Lamartine es el poeta del sentimiento, el poeta de las mujeres. Diferentes escuelas literarias y caprichos de la moda, podrán relegarle temporalmente al olvido, desdeñándole sistemáticamente; pero como el buen gusto es siempre uno, pasado el vértigo de sus detractores, Lamartine prevalecerá. Mientras haya almas tiernas; mientras palpiten los corazones inflamados en el amor al bien, tendrá partidarios el poeta de las nobles pasiones y de los castos amores.

Los enemigos de la gloria lamartiniana acusan al poeta de las Meditaciones y las Armonías, de tener alma femenina, mas con tal acusación demuestran tácitamente que solo las mujeres saben sentir.

Estudiad la Historia de los girondinos, y quedaréis fascinados por la magia de un talento vigoroso. El tierno poeta que ha recorrido cual nadie todos los tonos del sentimiento, sabe escalar las cumbres de la razón: seguid si podéis su potente vuelo y le veréis remontarse a las esferas del filósofo, del estadista, del analítico y del sabio.

Lamartine posee todos los talentos: para que nada falte a su glorioso nombre, también se halla engalanado con la gloria del orador. En el día 25 de febrero de 1848, lanzose en medio de una multitud amenazadora que quería enarbolar la bandera roja, y con persuasivas razones logró restablecer la calma en los ánimos más exacerbados. A su elocuente palabra se debió también la abolición de la pena de muerte por delitos políticos.

El estilo de Lamartine es noble, delicado y púdico: su generosa inspiración encuentra consuelos para todos nuestros dolores, su exuberante fantasía nos oculta las groseras realidades de la vida, cubriéndolas con manto de odoríferas flores.

La moderna escuela literaria podrá reprobar el romanticismo de Lamartine; pero las almas ardientes y sentimentales, las almas exaltadas por el amor, se entusiasmarán con las doctrinas poéticas de Lamartine; porque en toda alma apasionada y entusiasta, se oculta siempre un gran fondo de romanticismo.

La belleza es eterna: todos los seres dotados de sentimiento estético, experimentarán dulces impresiones recorriendo las hermosas páginas de Lamartine.
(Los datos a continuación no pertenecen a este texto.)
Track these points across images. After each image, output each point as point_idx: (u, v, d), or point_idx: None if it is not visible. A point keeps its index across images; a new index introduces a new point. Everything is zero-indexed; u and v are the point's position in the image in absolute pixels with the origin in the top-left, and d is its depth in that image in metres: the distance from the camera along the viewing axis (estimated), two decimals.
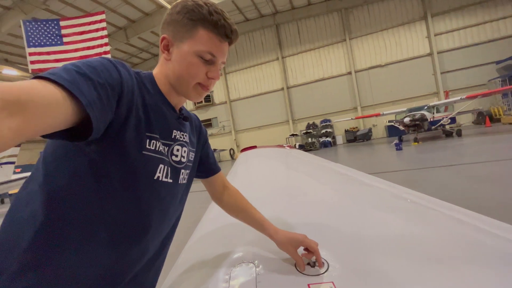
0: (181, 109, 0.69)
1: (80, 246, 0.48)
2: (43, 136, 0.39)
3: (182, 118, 0.67)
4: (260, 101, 17.23)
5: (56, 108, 0.35)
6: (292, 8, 15.83)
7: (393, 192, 1.02)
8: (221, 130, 18.16)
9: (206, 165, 0.80)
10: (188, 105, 18.38)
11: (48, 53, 6.76)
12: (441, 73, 14.04)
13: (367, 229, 0.71)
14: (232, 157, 17.43)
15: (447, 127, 11.17)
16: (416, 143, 9.16)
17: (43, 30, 6.78)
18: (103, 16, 7.15)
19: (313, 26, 16.06)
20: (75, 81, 0.39)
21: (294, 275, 0.56)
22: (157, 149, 0.57)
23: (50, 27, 6.81)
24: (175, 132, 0.63)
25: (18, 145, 8.22)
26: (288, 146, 2.56)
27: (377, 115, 12.88)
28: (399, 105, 14.06)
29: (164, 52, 0.60)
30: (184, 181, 0.67)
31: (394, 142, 8.98)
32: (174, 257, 0.79)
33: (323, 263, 0.57)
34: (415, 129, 9.58)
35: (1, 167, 8.40)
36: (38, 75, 0.38)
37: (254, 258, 0.63)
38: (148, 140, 0.55)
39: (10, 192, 10.07)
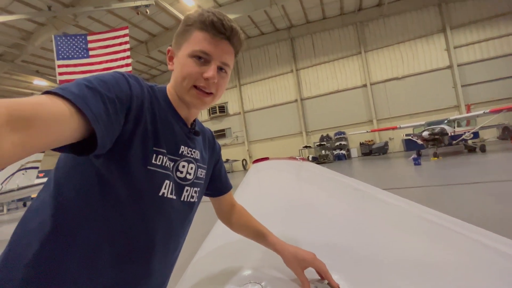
0: (193, 123, 0.67)
1: (83, 261, 0.48)
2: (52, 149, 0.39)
3: (193, 132, 0.65)
4: (273, 112, 17.30)
5: (62, 123, 0.36)
6: (307, 22, 16.07)
7: (412, 211, 0.97)
8: (234, 140, 18.30)
9: (217, 184, 0.78)
10: (204, 115, 18.78)
11: (75, 65, 7.20)
12: (462, 86, 13.55)
13: (383, 252, 0.67)
14: (245, 167, 17.42)
15: (470, 142, 10.65)
16: (435, 158, 8.77)
17: (71, 44, 7.26)
18: (126, 31, 7.57)
19: (328, 39, 16.16)
20: (83, 95, 0.40)
21: None
22: (163, 164, 0.56)
23: (78, 41, 7.28)
24: (182, 148, 0.61)
25: (42, 151, 8.63)
26: (300, 158, 2.52)
27: (394, 128, 12.54)
28: (417, 119, 13.63)
29: (169, 64, 0.61)
30: (190, 199, 0.65)
31: (412, 156, 8.65)
32: (180, 271, 0.78)
33: None
34: (435, 143, 9.21)
35: (26, 171, 8.84)
36: (48, 90, 0.38)
37: (261, 278, 0.61)
38: (155, 155, 0.54)
39: (32, 196, 10.55)
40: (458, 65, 13.66)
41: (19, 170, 8.78)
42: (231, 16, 0.70)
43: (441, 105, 13.90)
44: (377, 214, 1.02)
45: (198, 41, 0.55)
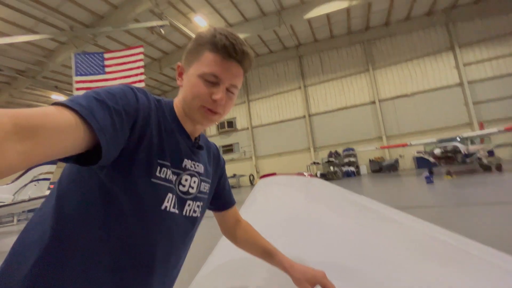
0: (197, 138, 0.67)
1: (83, 274, 0.47)
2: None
3: (197, 146, 0.65)
4: (281, 128, 17.37)
5: (68, 134, 0.36)
6: (315, 41, 16.46)
7: (426, 231, 0.93)
8: (242, 155, 18.33)
9: (221, 198, 0.77)
10: (212, 130, 19.02)
11: (91, 81, 7.54)
12: (474, 103, 13.34)
13: (395, 275, 0.64)
14: (252, 183, 17.28)
15: (485, 160, 10.29)
16: (449, 177, 8.48)
17: (89, 62, 7.65)
18: (141, 50, 7.94)
19: (336, 57, 16.43)
20: (90, 107, 0.40)
21: None
22: (167, 177, 0.55)
23: (96, 59, 7.68)
24: (185, 161, 0.61)
25: (54, 163, 8.89)
26: (309, 174, 2.49)
27: (404, 145, 12.30)
28: (428, 136, 13.38)
29: (178, 80, 0.62)
30: (192, 214, 0.64)
31: (424, 174, 8.39)
32: (183, 287, 0.76)
33: None
34: (448, 161, 8.94)
35: (38, 183, 9.04)
36: (57, 102, 0.39)
37: None
38: (159, 168, 0.54)
39: None
40: (469, 82, 13.53)
41: (31, 181, 9.00)
42: (241, 36, 0.71)
43: (453, 122, 13.65)
44: (389, 234, 0.98)
45: (208, 62, 0.55)
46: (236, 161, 18.21)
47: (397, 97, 14.94)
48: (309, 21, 13.75)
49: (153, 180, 0.53)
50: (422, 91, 14.49)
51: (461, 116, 13.57)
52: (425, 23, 14.49)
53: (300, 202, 1.66)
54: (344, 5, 11.87)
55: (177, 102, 0.63)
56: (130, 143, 0.49)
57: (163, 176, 0.55)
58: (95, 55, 7.81)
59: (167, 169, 0.56)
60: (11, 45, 11.12)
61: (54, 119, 0.35)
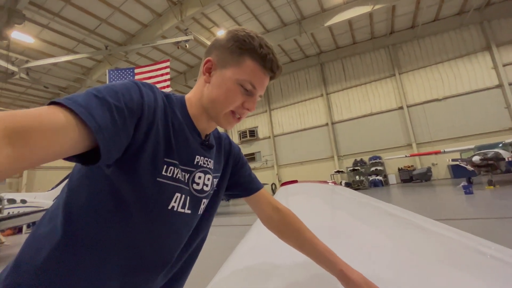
0: (208, 135, 0.65)
1: (90, 269, 0.46)
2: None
3: (206, 145, 0.63)
4: (303, 136, 17.12)
5: (64, 135, 0.35)
6: (337, 48, 16.24)
7: (467, 243, 0.83)
8: (263, 164, 18.28)
9: (243, 183, 0.74)
10: (234, 139, 19.20)
11: None
12: None
13: None
14: (274, 192, 17.10)
15: None
16: (491, 187, 7.70)
17: (121, 76, 8.30)
18: (168, 64, 8.49)
19: (359, 63, 16.02)
20: (88, 105, 0.38)
21: None
22: (174, 176, 0.53)
23: (126, 74, 8.31)
24: (198, 158, 0.59)
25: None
26: (332, 182, 2.40)
27: (437, 152, 11.45)
28: (464, 142, 12.38)
29: (205, 74, 0.59)
30: (205, 212, 0.63)
31: (462, 184, 7.71)
32: None
33: None
34: (489, 170, 8.14)
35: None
36: (54, 100, 0.37)
37: None
38: (165, 166, 0.52)
39: None
40: (510, 84, 12.40)
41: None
42: None
43: (492, 127, 12.50)
44: (424, 246, 0.90)
45: (250, 71, 0.55)
46: (257, 170, 18.19)
47: (427, 101, 14.10)
48: (330, 28, 13.65)
49: (158, 179, 0.51)
50: (455, 95, 13.54)
51: (502, 120, 12.39)
52: (456, 24, 13.68)
53: (324, 211, 1.60)
54: (366, 10, 11.63)
55: (193, 98, 0.61)
56: (135, 141, 0.47)
57: (169, 175, 0.53)
58: (127, 70, 8.45)
59: (175, 167, 0.54)
60: (55, 64, 12.37)
61: (46, 120, 0.33)
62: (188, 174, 0.57)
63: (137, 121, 0.47)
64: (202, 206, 0.61)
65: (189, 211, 0.57)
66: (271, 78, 0.59)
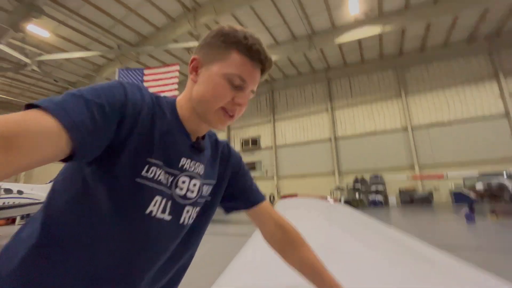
0: (199, 138, 0.61)
1: (64, 276, 0.44)
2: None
3: (196, 147, 0.58)
4: (305, 149, 17.07)
5: (49, 138, 0.34)
6: (345, 65, 16.42)
7: (472, 278, 0.79)
8: (263, 174, 18.18)
9: (243, 194, 0.69)
10: (236, 147, 19.27)
11: None
12: None
13: None
14: (272, 203, 16.90)
15: None
16: (494, 217, 7.55)
17: (130, 76, 8.41)
18: (177, 67, 8.60)
19: (366, 81, 16.15)
20: (62, 103, 0.38)
21: None
22: (156, 178, 0.50)
23: (136, 74, 8.43)
24: (184, 160, 0.55)
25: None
26: (333, 199, 2.35)
27: (440, 176, 11.34)
28: (467, 168, 12.24)
29: (192, 73, 0.57)
30: (191, 221, 0.58)
31: (464, 211, 7.57)
32: None
33: None
34: (492, 199, 8.01)
35: None
36: (30, 103, 0.37)
37: None
38: (147, 166, 0.49)
39: None
40: None
41: None
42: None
43: (497, 155, 12.38)
44: (425, 275, 0.85)
45: (237, 64, 0.52)
46: (257, 179, 18.04)
47: (432, 124, 14.07)
48: (339, 45, 13.85)
49: (137, 180, 0.48)
50: (460, 120, 13.53)
51: (507, 149, 12.29)
52: (464, 50, 13.84)
53: (323, 229, 1.55)
54: (376, 31, 11.82)
55: (183, 99, 0.58)
56: (116, 139, 0.45)
57: (150, 176, 0.49)
58: (136, 70, 8.57)
59: (157, 168, 0.50)
60: (67, 59, 12.63)
61: (34, 125, 0.33)
62: (172, 177, 0.53)
63: (120, 118, 0.45)
64: (186, 215, 0.56)
65: (169, 217, 0.52)
66: (262, 71, 0.57)
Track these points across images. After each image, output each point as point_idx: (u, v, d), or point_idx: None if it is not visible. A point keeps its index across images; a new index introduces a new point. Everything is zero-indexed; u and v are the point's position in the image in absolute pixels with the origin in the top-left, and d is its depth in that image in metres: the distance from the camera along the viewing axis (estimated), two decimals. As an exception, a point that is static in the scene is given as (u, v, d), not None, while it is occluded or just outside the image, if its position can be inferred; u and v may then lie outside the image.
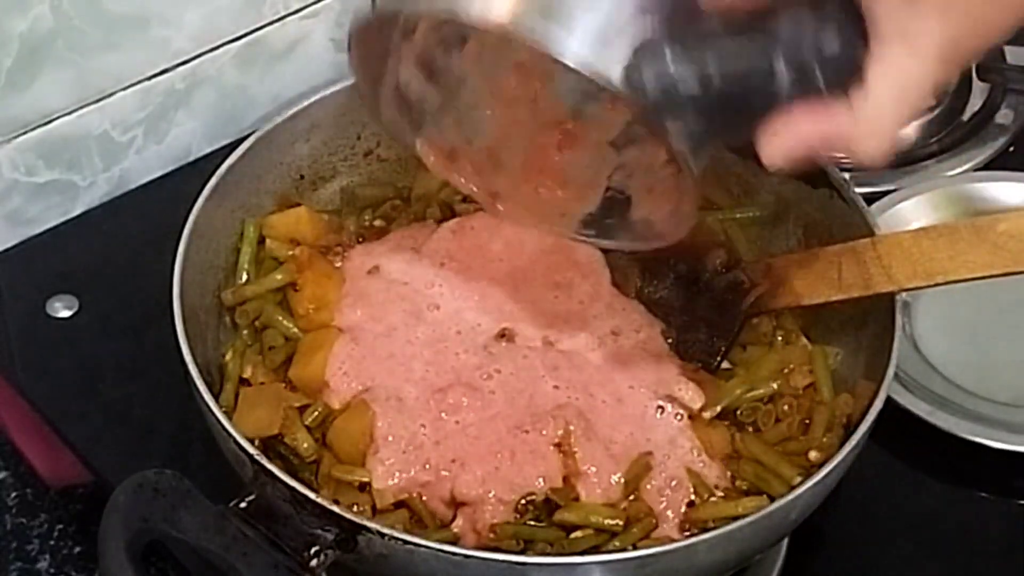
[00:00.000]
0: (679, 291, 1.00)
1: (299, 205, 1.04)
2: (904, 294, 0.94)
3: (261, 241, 1.02)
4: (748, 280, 0.98)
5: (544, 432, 0.92)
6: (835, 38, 0.72)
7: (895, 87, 0.71)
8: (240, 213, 1.01)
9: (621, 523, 0.89)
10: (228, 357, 0.97)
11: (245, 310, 0.99)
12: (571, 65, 0.75)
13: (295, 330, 0.98)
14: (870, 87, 0.71)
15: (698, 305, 0.99)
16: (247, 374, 0.96)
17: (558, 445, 0.91)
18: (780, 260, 0.98)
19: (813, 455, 0.92)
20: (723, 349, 0.98)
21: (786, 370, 0.97)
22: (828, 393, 0.96)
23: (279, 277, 0.99)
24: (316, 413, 0.94)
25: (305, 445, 0.92)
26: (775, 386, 0.96)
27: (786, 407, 0.95)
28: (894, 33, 0.70)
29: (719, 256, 1.00)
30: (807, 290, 0.96)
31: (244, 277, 1.00)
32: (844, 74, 0.73)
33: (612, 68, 0.75)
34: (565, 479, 0.91)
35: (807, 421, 0.95)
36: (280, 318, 0.98)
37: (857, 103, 0.72)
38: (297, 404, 0.94)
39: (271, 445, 0.92)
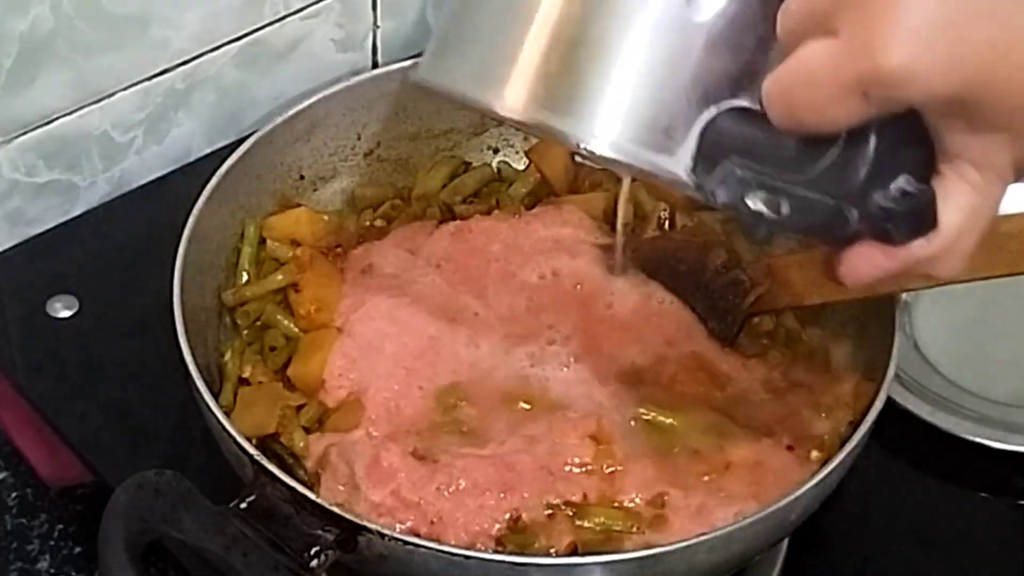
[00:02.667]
0: (680, 290, 1.00)
1: (299, 206, 1.04)
2: (904, 294, 0.94)
3: (262, 242, 1.02)
4: (748, 280, 0.98)
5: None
6: (910, 190, 0.69)
7: (967, 213, 0.70)
8: (240, 213, 1.01)
9: (634, 525, 0.89)
10: (228, 357, 0.97)
11: (246, 311, 0.99)
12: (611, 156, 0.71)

En los altares de la gloria lamartiniana no se apagará nunca el sacro fuego del entusiasmo, porque en cada mujer tendrá Lamartine una vestal encargada de guardarlo.

- V -

La madre de Lamartine es como el genio de su hijo, brisa acariciadora. La madre de Lord Byron es como la musa de este aquilón devastador.

La madre del poeta sajón es rayo, catarata, torrente desbordado; la madre del cantor de las alegrías del hogar, es ánfora de prodigioso bálsamo que se esparce y se derrama sobre las almas enfermas.

La madre del descendiente de los normandos, es vaso de veneno que se vierte por sí mismo sobre los corazones sanos para corromperlos; áspid que no puede morder sin causar la muerte.

Esas dos madres son el ángel de la luz, y el espíritu de las tinieblas; el gusano y la flor; la paloma y la hiena; la mariposa y el búho; el reptil y el ruiseñor; la negra tempestad y el brillante arcoíris.

¡Olvido eterno a la madre del poeta de la duda y la desesperación, por haber emponzoñado su alma, olvido eterno a la madre del poeta de los grandes hastíos y los grandes escepticismos, que deja por doquier un reguero de acíbar! ¡Mil bendiciones a la madre del poeta que convierte los recuerdos en religión; a la madre del cantor de la esperanza, de las ilusiones y de la inocencia, a la madre del poeta que nos enseña a creer y amar, que deja en nuestro corazón, luminosa estela de suprema felicidad!